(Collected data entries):
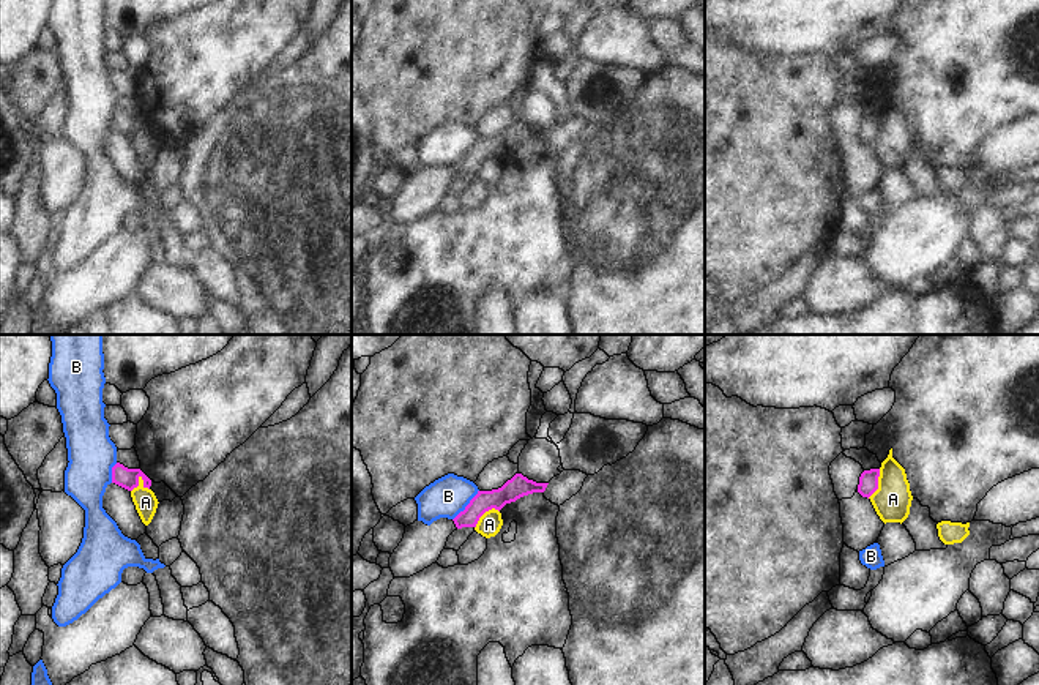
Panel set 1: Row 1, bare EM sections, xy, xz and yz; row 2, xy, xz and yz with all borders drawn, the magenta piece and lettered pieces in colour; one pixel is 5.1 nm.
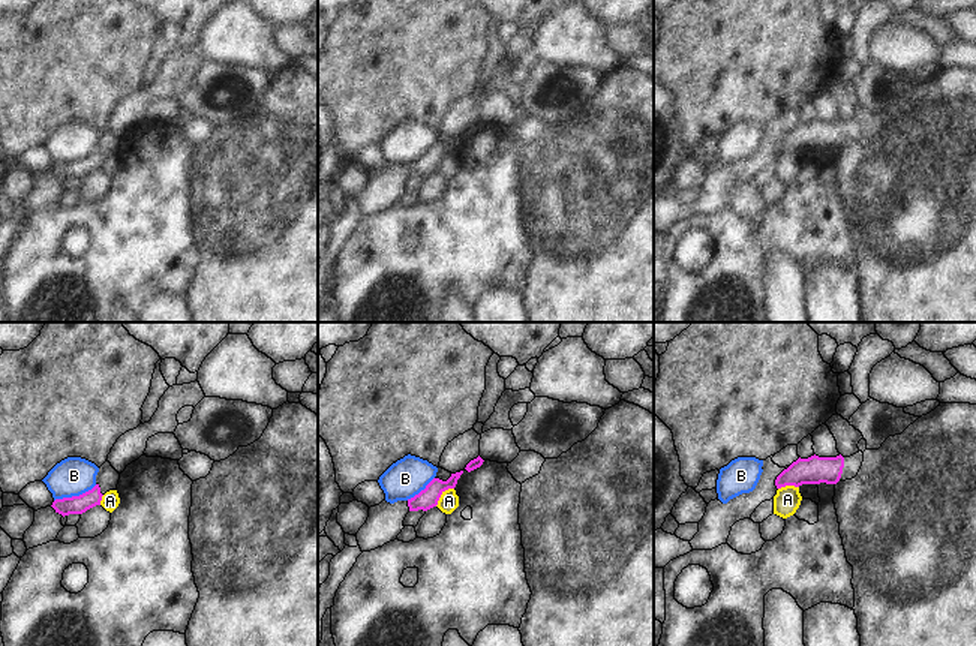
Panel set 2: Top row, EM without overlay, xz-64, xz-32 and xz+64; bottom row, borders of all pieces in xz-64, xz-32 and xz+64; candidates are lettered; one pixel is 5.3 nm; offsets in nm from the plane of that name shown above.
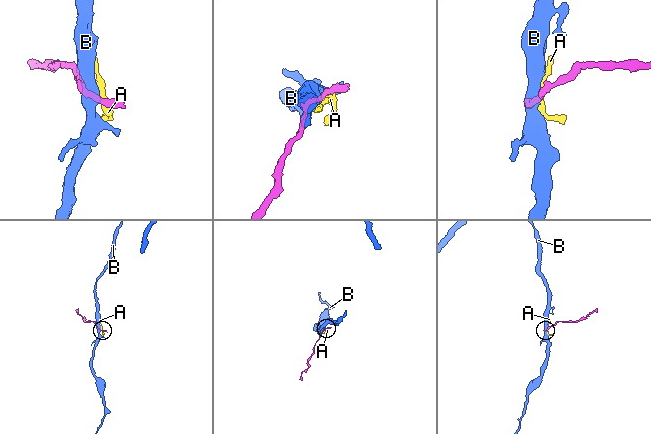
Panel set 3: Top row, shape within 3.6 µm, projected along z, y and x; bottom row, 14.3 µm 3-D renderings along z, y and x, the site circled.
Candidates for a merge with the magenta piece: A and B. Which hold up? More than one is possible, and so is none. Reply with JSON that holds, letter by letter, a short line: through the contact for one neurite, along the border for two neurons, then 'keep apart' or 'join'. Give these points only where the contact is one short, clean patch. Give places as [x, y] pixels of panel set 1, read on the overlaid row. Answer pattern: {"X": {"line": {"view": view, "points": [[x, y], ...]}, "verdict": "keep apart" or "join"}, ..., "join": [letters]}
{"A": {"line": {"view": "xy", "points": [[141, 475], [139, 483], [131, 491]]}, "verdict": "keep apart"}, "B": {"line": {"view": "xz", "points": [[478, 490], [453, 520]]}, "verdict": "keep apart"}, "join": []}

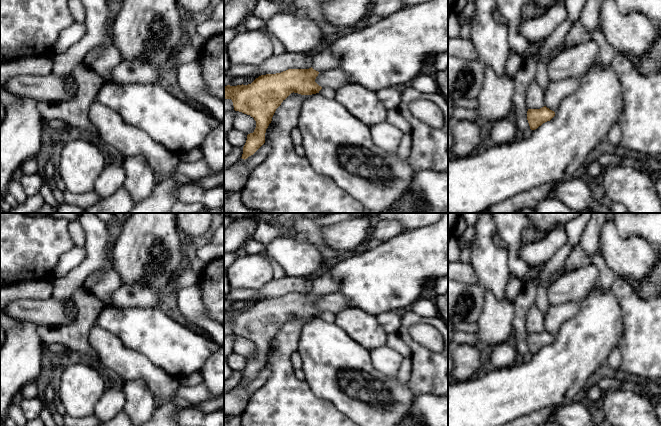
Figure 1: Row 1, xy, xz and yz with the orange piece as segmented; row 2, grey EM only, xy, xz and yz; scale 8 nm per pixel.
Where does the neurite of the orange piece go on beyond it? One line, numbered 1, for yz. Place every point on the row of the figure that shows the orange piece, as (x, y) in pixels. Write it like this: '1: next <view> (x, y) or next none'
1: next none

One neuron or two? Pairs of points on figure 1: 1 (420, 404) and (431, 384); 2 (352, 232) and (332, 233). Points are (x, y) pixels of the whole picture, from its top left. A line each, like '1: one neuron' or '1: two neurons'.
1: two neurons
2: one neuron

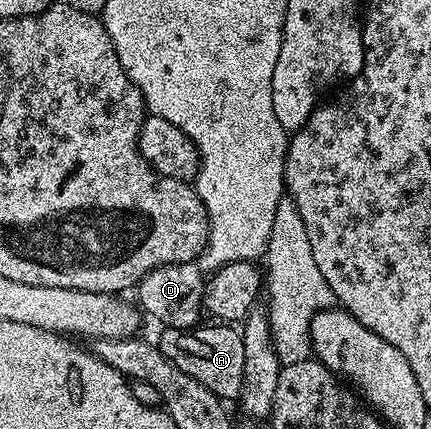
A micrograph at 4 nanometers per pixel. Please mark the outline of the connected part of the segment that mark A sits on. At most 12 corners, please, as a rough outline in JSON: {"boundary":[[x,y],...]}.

(PROBLEM TO WORK ON):
Filter the records for lines holding the string "lettered". Copy each one.

(WRITTEN SOLUTION):
Panel set 1: Row 1, bare EM sections, xy, xz and yz; row 2, xy, xz and yz with all borders drawn, the magenta piece and lettered pieces in colour; one pixel is 5.1 nm.
Panel set 2: Top row, EM without overlay, xz-64, xz-32 and xz+64; bottom row, borders of all pieces in xz-64, xz-32 and xz+64; candidates are lettered; one pixel is 5.3 nm; offsets in nm from the plane of that name shown above.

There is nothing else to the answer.